Por cá, e para além da alegria popular que alguns Órgãos de comunicação souberam bem surpreender e de numerosos depoimentos de escritores e artistas, salientam-se as declarações de figuras públicas.

O Presidente da República, Jorge Sampaio, que referiu a «grande satisfação colectiva» que o Nobel trouxe, afirmou: «A atribuição deste prémio é uma afirmação, neste ano, muitíssimo significativa e importante para todos nós, quaisquer que sejam as nossas convicções. Olhamos para esse grande trabalhador da língua portuguesa, esse grande criador, e enviamos-lhe um abraço fraterno por nos ter dado esses milhares de páginas magníficas que tivemos a possibilidade de ler.»

Também a Assembleia da República, cujo Presidente saudou o escritor, aprovou por unanimidade e aclamação a que damos destaque nas páginas 10 e 11 deste número.
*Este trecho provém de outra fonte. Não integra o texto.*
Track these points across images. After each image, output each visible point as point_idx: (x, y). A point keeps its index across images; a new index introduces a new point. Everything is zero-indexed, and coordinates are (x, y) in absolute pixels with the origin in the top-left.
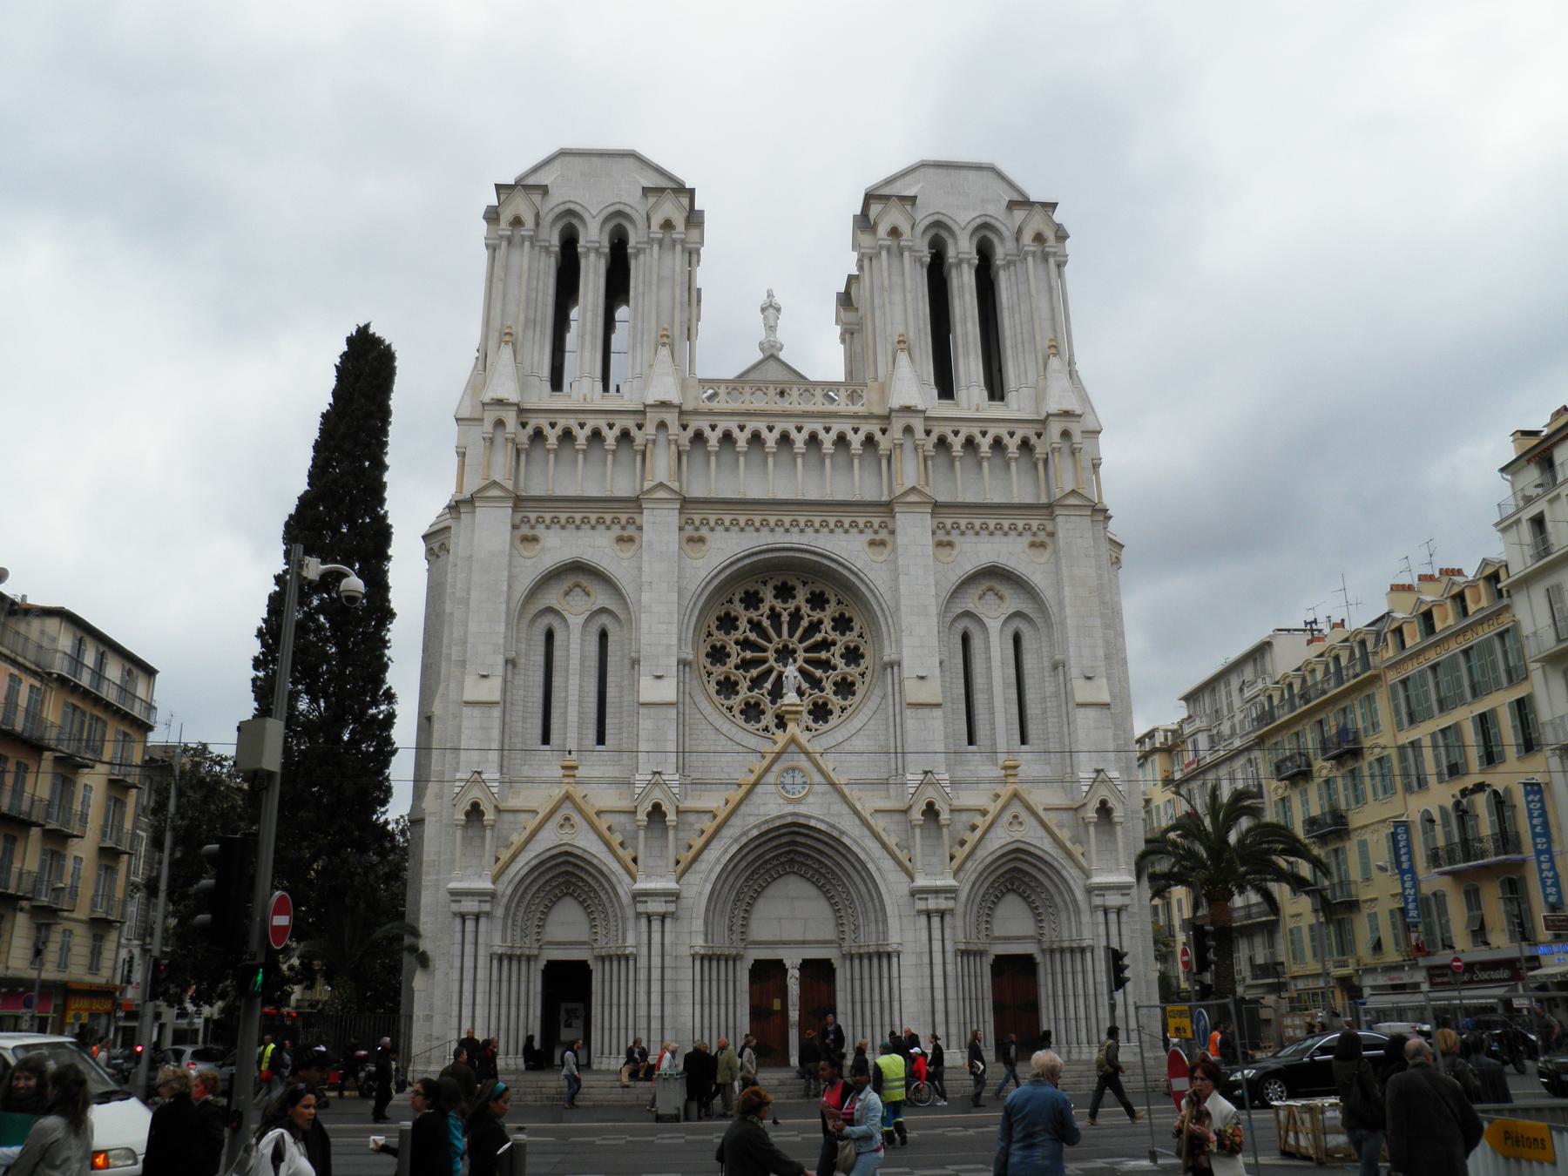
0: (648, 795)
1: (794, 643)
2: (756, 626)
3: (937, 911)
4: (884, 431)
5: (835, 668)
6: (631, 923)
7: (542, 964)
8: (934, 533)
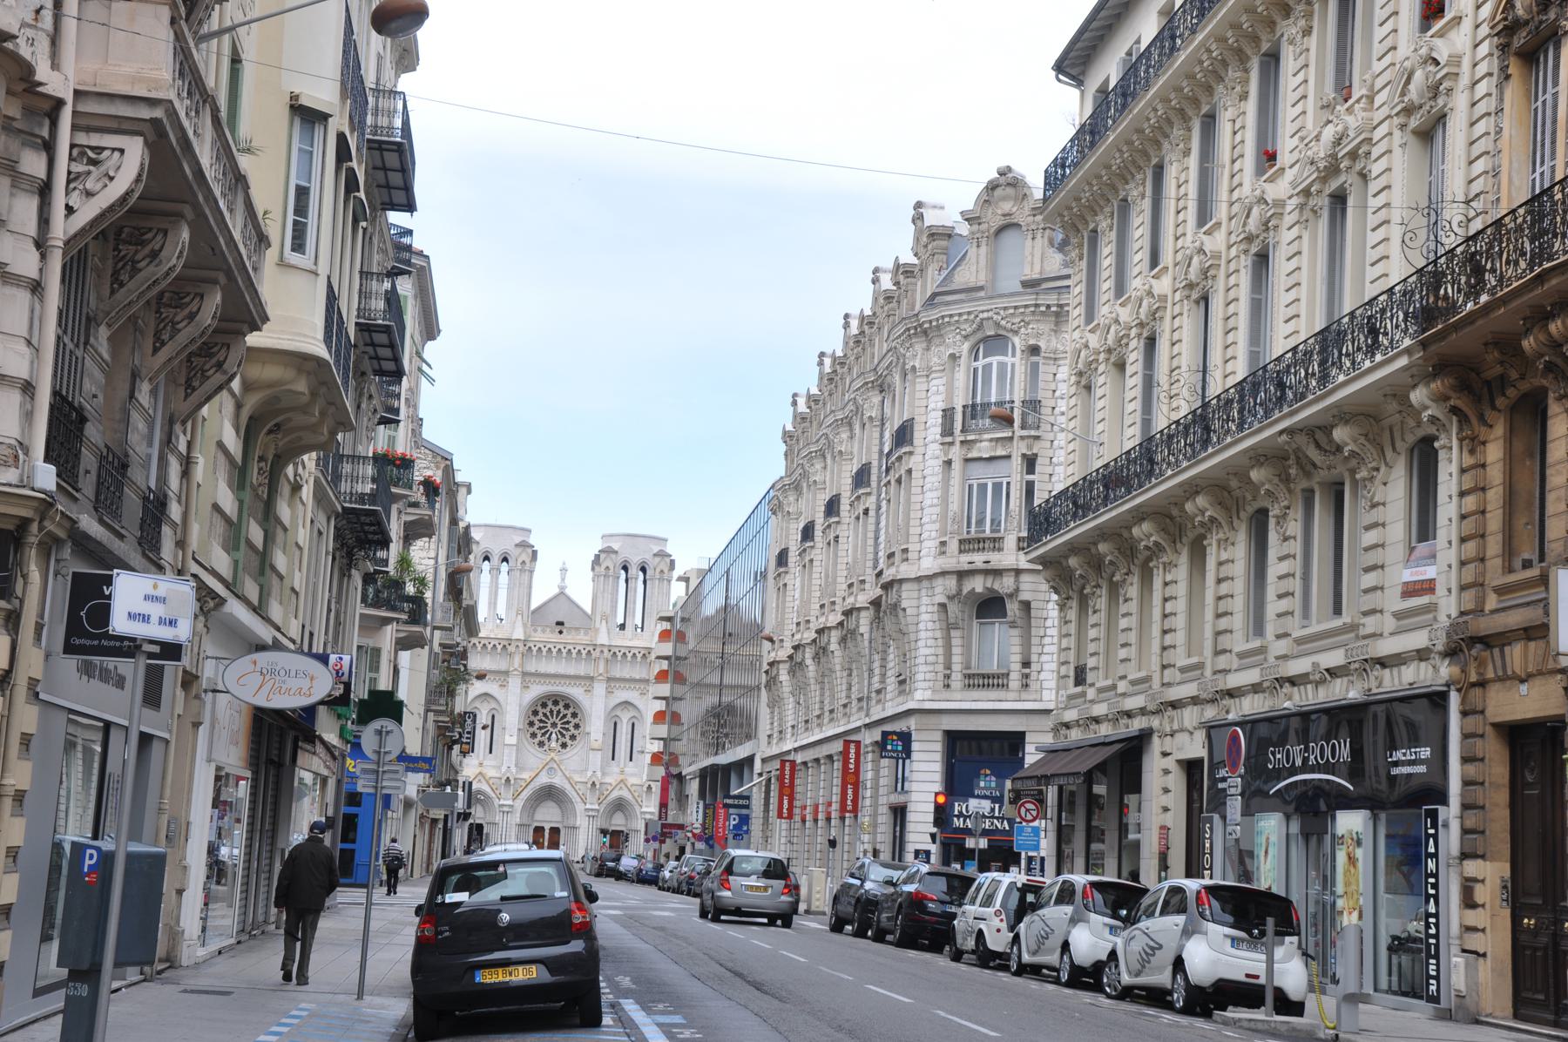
2: (545, 715)
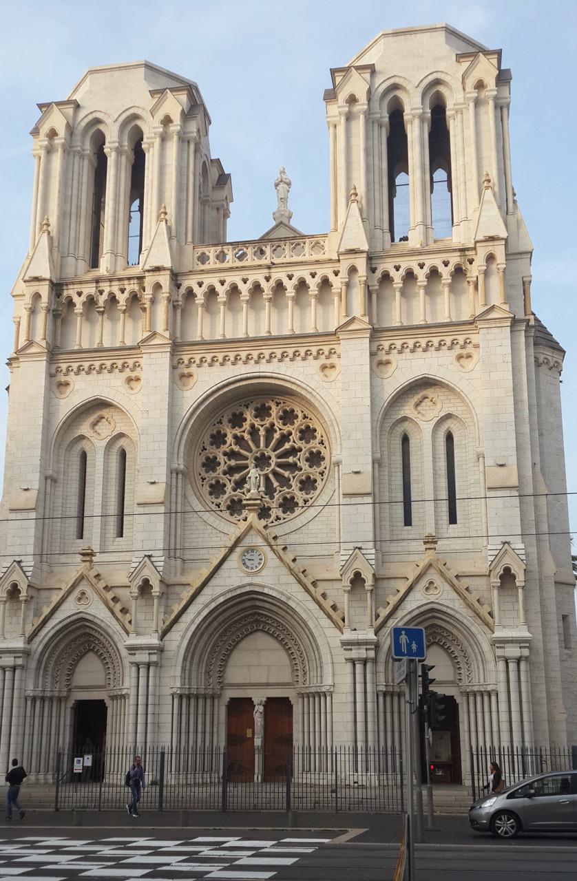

Por sua vez, o Primeiro Ministro e o Ministro da Cultura também saudaram a atribuição do Nobel a Saramago.

De destacar ainda o depoimento de José Manuel Mendes, Presidente da Associação Portuguesa de Escritores: «É um momento de profunda alegria para os leitores e amigos do escritor e sobretudo para a literatura portuguesa. A APE, que foi proponente da candidatura de José Saramago ao Nobel, não pode deixar de exprimir todo o seu júbilo. Felicitamos afectuosamente o grande escritor que o mundo já reconhecera e consagrara e saudamos o conjunto dos autores que foi considerado pelo Comité de Estocolmo. Uns e outros são significativos criadores deste universo intraficável que é a escrita nas suas dimensões mais inventivas e renovadoras.»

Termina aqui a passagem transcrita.